Epstein e il Nobel per la Pace: quel retroscena su Bill Gates

Il fondatore di Microsoft era convinto che il finanziere, morto in carcere nell'agosto 2019, potesse in qualche modo aiutarlo ad arrivare al Premio Nobel per la Pace

Epstein e il Nobel per la Pace: quel retroscena su Bill Gates

Anche se è tra gli uomini più ricchi del pianeta, Bill Gates ha ancora un sogno del cassetto, che voltiva da tempo: ricevere, un giorno, il Nobel per la Pace come coronamento della sua intensa attività "filantropica" attraverso la Bill & Melinda Gates Foundation. Un'ambizione che, secondo le ultime indiscrezioni emerse a seguito dell'annunciato divorzio dalla moglie Melinda, lo avrebbe portato a frequentare il finanziere-pedofilo Jeffrey Epstein, morto nel carcere di Manhattan il 10 agosto 2019 per un apparente - e alquanto misterioso - suicidio. Come riportato dal Daily Beast, Gates sperava che l'amico finanziere, molto conosciuto e influente presso l'élite newyorkese e statunitense, potesse aiutarlo nell'impresa, come ha confermato un ex dipendente della Gates Foundation. "Eravamo consapevoli dei potenziali rischi per la reputazione della fondazione nonché dei co-presidenti, Bill e Melinda" ha spiegato l'ex dipendente al Daily Beast. Il co-fondatore di Microsoft pensava che Jeffrey "sarebbe stato in grado di aiutarlo", poiché "conosceva le persone giuste". Un portavoce del magnate ha smentito questa ricostruzione.
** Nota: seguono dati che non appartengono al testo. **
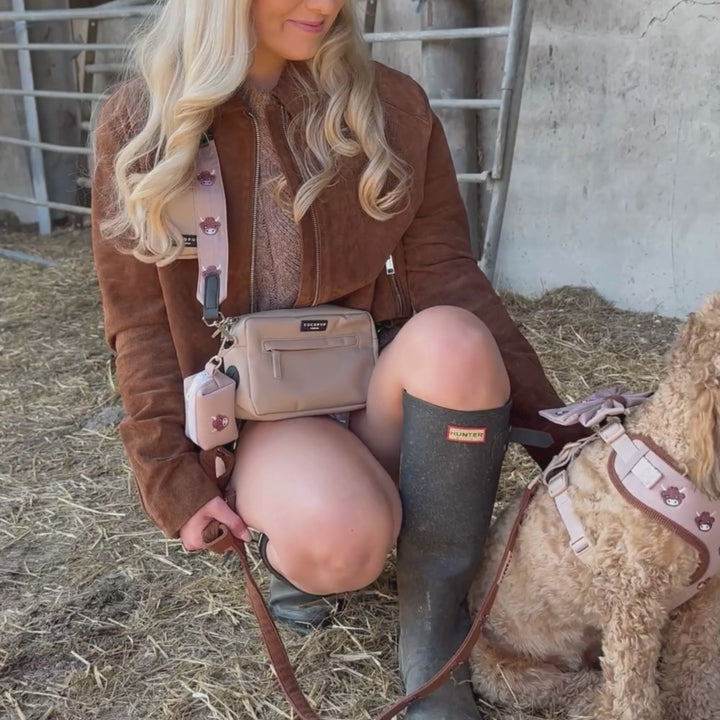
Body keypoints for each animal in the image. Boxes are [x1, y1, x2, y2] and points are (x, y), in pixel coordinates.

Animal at [468, 293, 720, 720]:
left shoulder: (703, 602)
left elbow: (698, 676)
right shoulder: (632, 607)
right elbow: (633, 698)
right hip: (504, 671)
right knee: (578, 689)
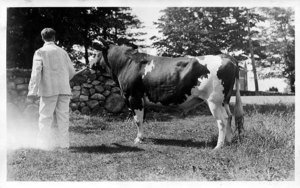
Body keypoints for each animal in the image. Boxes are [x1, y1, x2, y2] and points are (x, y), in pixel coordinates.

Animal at [91, 38, 244, 150]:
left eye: (96, 53)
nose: (90, 64)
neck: (126, 63)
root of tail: (226, 56)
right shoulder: (141, 99)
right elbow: (142, 119)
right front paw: (142, 137)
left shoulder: (134, 97)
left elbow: (137, 120)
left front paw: (138, 139)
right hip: (224, 100)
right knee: (230, 116)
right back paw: (229, 141)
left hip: (214, 101)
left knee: (222, 120)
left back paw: (219, 146)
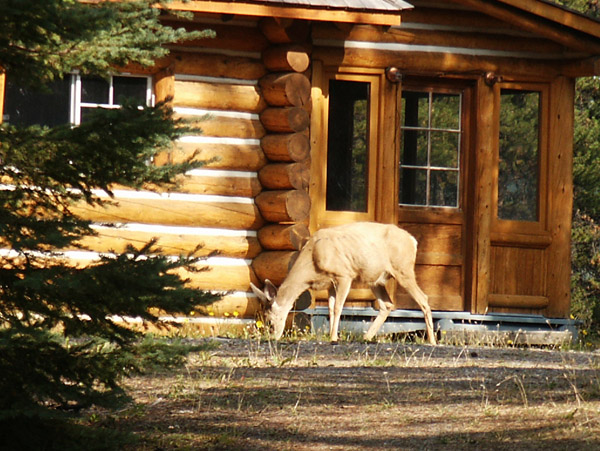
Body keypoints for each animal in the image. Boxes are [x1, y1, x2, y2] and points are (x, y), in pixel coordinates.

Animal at [248, 222, 436, 346]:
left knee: (423, 298)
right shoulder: (331, 282)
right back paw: (367, 337)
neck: (313, 258)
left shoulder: (344, 274)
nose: (272, 337)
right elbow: (331, 309)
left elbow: (339, 307)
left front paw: (333, 338)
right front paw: (332, 335)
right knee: (387, 304)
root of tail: (413, 241)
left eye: (270, 320)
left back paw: (432, 341)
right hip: (375, 279)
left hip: (403, 269)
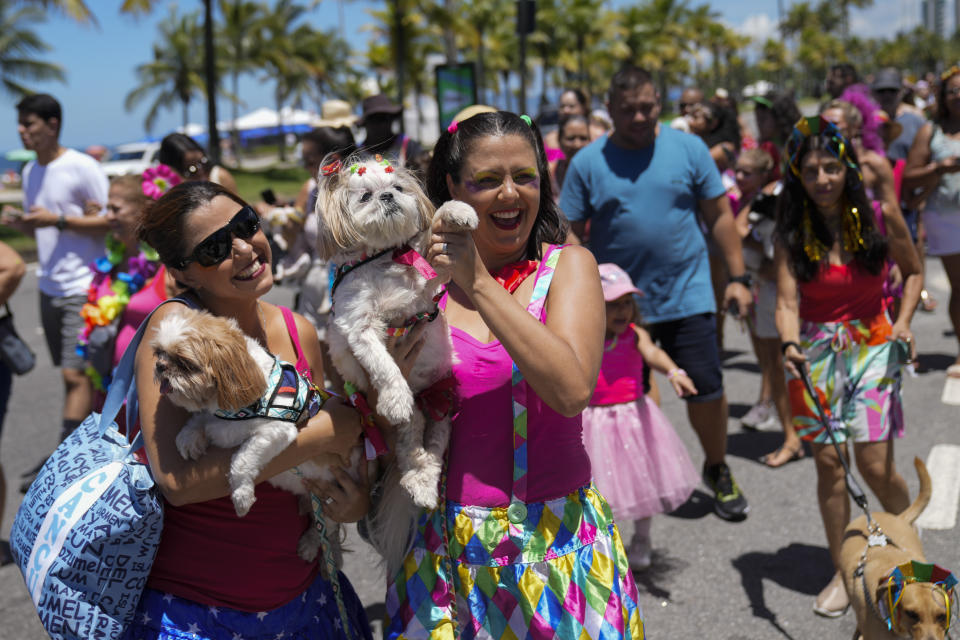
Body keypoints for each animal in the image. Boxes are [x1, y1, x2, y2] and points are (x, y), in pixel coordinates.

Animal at [146, 308, 348, 564]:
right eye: (159, 353)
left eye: (184, 362)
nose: (160, 366)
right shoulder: (216, 419)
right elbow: (200, 420)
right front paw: (189, 438)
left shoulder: (278, 430)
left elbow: (241, 460)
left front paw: (241, 496)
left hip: (331, 501)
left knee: (325, 527)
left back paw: (311, 544)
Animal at [316, 155, 478, 568]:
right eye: (365, 196)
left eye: (399, 188)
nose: (387, 196)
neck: (384, 260)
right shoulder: (361, 327)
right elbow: (384, 366)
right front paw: (395, 396)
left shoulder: (426, 287)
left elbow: (438, 229)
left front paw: (460, 212)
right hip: (408, 421)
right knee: (410, 446)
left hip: (441, 410)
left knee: (431, 452)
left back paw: (423, 484)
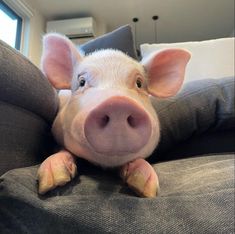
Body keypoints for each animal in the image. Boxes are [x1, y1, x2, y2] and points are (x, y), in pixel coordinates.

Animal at [37, 33, 191, 197]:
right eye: (82, 82)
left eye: (139, 83)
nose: (118, 104)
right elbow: (62, 149)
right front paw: (50, 182)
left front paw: (147, 190)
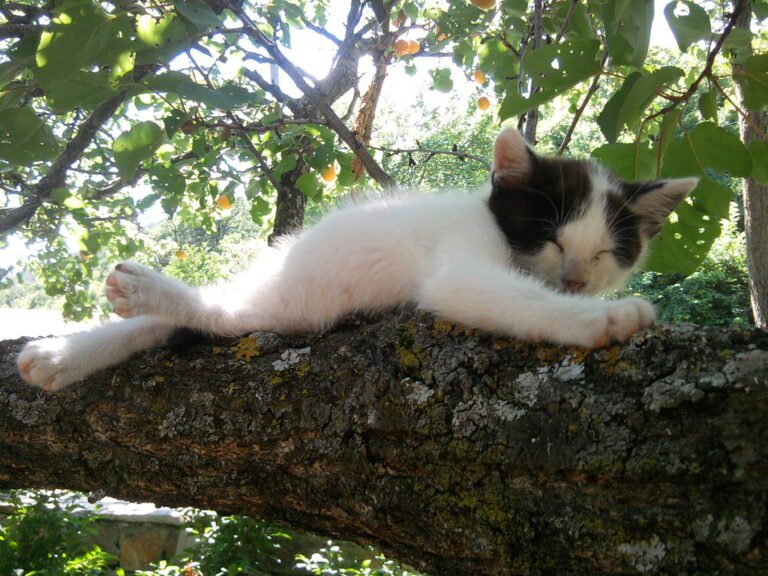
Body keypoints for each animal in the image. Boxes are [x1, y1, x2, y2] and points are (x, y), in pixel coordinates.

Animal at [15, 128, 700, 392]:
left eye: (607, 253)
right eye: (553, 240)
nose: (576, 281)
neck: (490, 221)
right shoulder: (459, 263)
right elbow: (500, 294)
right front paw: (607, 319)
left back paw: (61, 354)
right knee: (222, 315)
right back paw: (142, 292)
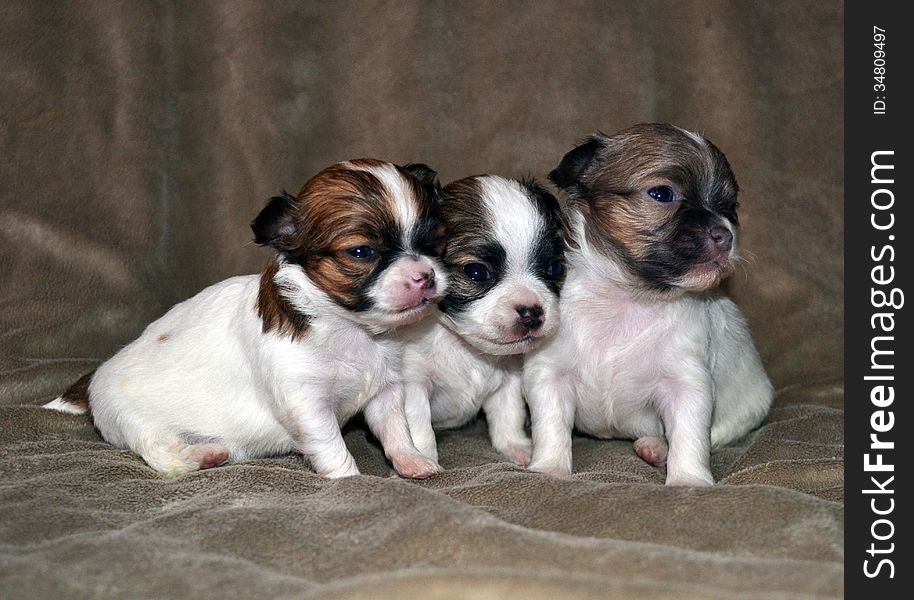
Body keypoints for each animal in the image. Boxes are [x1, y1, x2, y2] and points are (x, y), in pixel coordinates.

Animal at [44, 158, 450, 478]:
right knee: (159, 453)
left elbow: (395, 430)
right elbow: (331, 445)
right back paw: (202, 455)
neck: (352, 330)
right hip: (135, 422)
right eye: (362, 252)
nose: (424, 276)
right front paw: (349, 479)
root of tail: (95, 379)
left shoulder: (385, 389)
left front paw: (413, 462)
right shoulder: (305, 402)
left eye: (432, 243)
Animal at [400, 173, 564, 464]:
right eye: (476, 272)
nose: (532, 312)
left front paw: (517, 448)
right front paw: (423, 460)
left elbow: (509, 414)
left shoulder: (509, 381)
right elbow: (418, 427)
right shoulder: (413, 385)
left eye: (554, 268)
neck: (463, 347)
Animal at [524, 124, 772, 486]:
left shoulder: (687, 384)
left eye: (730, 207)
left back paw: (656, 448)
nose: (726, 235)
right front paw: (548, 469)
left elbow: (690, 436)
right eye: (661, 194)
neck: (629, 297)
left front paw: (688, 481)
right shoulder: (549, 374)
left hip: (749, 405)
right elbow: (552, 427)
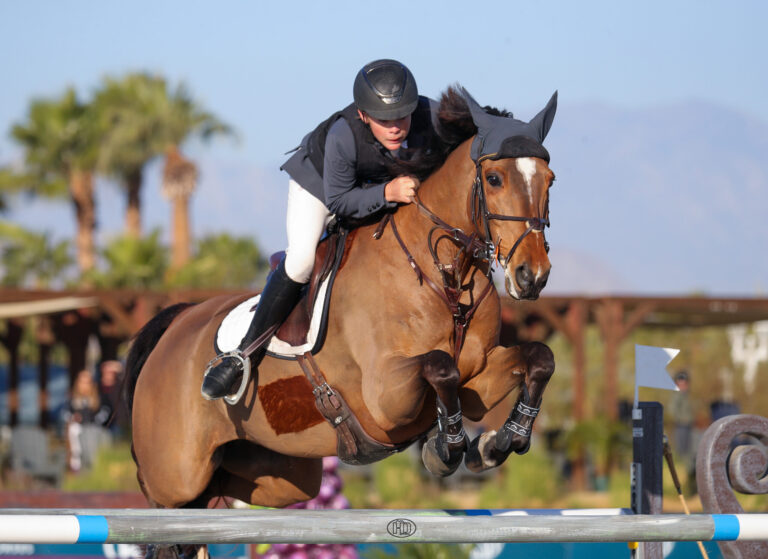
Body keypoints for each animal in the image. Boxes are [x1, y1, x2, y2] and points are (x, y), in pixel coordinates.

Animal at [124, 86, 560, 544]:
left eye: (550, 179)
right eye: (494, 179)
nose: (532, 276)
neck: (445, 276)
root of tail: (176, 323)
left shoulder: (479, 376)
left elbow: (539, 358)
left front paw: (497, 442)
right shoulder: (385, 398)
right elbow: (441, 367)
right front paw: (446, 448)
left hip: (278, 473)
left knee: (220, 495)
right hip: (175, 479)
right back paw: (226, 371)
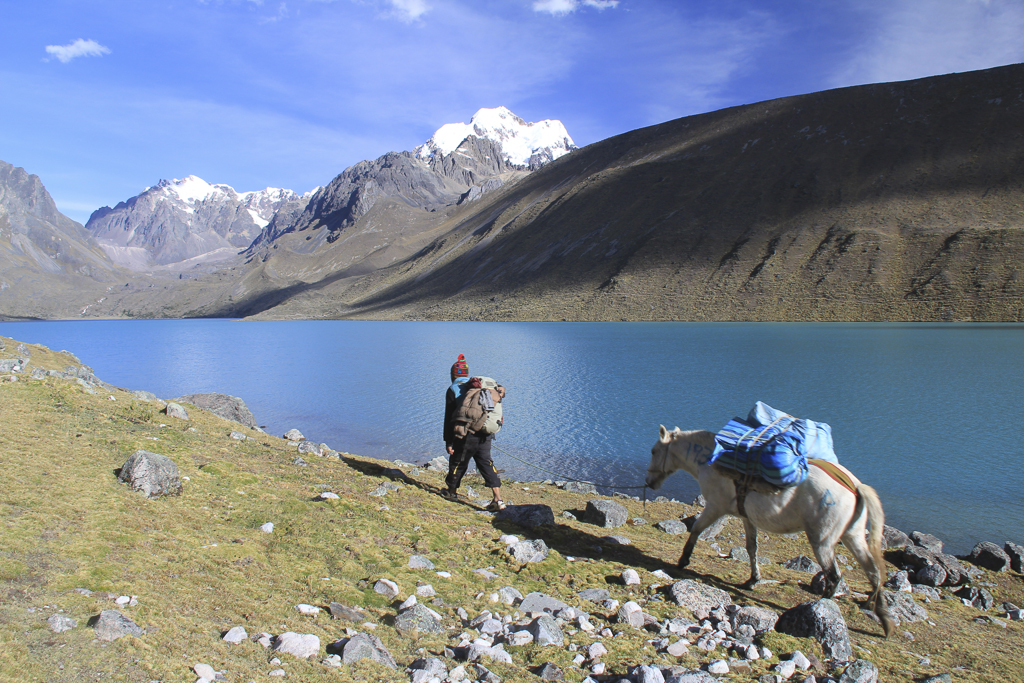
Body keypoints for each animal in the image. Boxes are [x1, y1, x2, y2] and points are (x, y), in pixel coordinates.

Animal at [647, 423, 897, 638]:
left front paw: (683, 560)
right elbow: (752, 547)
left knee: (834, 576)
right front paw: (752, 580)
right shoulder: (746, 517)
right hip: (853, 536)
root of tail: (855, 486)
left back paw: (819, 606)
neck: (709, 460)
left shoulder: (715, 507)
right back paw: (881, 616)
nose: (650, 482)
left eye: (653, 450)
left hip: (822, 541)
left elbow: (697, 530)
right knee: (873, 571)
"Epstein poteva aiutare Gates a ricevere il Nobel"

Epstein, infatti, aveva contatti importanti in tutto il mondo: miliardari, reali, celebrità, politici e scienziati di spicco, nota il magazione Usa, tra cui i premi Nobel Frank Wilczek, Gerald Edelman e Murray Gell-Mann. Il finanziere, peraltro, nel corso degli anni si è dedicato alla filantropia e ha sostenuto con ingenti donazioni varie organizzazioni no-profit, oltre ad aver finanziato istituzioni importanti quali Massachusetts Institute of Technology e l'Università di Harvard. Tutti, nell'élite statunitense e non solo, sapevano delle pericolose "frequentazioni" di Epstein, ma accettavano le sue donazioni di buon grado. Il finanziere ha scontato 13 mesi di carcere circa 10 anni fa dopo aver raggiunto un accordo con i pubblici ministeri. È stato arrestato nuovamente a luglio 2019 e accusato di aver sfruttato dozzine di ragazze minorenni dal 2002 al 2005, prima di morire nel carcere di Manhattan il 10 agosto 2019.

Sempre secondo quanto rivelato dal Daily Beast, Epstein avrebbe consigliato Bill Gates di porre fine al suo matrimonio con Melinda dopo che il co-fondatore di Microsoft si era lamentato della moglie durante una serie di incontri nella villa del magnate: Gates avrebbe rivelato all'amico che il suo matrimonio con Melinda era diventato "tossico". Epstein, infatti, era molto più che un semplice conoscente: il miliardario, sottolinea il Daily Beast, ha incontrato Epstein dozzine di volte a partire dal 2011 e fino al 2014, principalmente nella casa del finanziere a Manhattan, un numero più alto di quanto riportato in precedenza.

Infedeltà e festini: ecco i motivi della separazione

Dall'annuncio del divorzio sono emerse diverse testimonianze e notizie che smentirebbero il fatto che quella in corso fra Bill Gates e la moglie Melinda è una separazione consesuale. Come abbiamo già riportato, da quando la coppia milionaria ha annunciato il divorzio, sono emersi sempre più elementi che fanno supporre che dietro la rottura, in realtà, ci siano le scappatelle e l'infedeltà del magnate e fondatore di Microsoft. Oltre alla pericolosa ombra dell'amicizia con il finanziere-pedofilo Jeffrey Epstein, infatti, è poi emerso, come rivelato dal Wall Street Journal, che il consiglio di amministrazione di Microsoft avrebbe spinto Bill Gates a dimettersi a causa di una relazione "inappropriata" con una dipendente.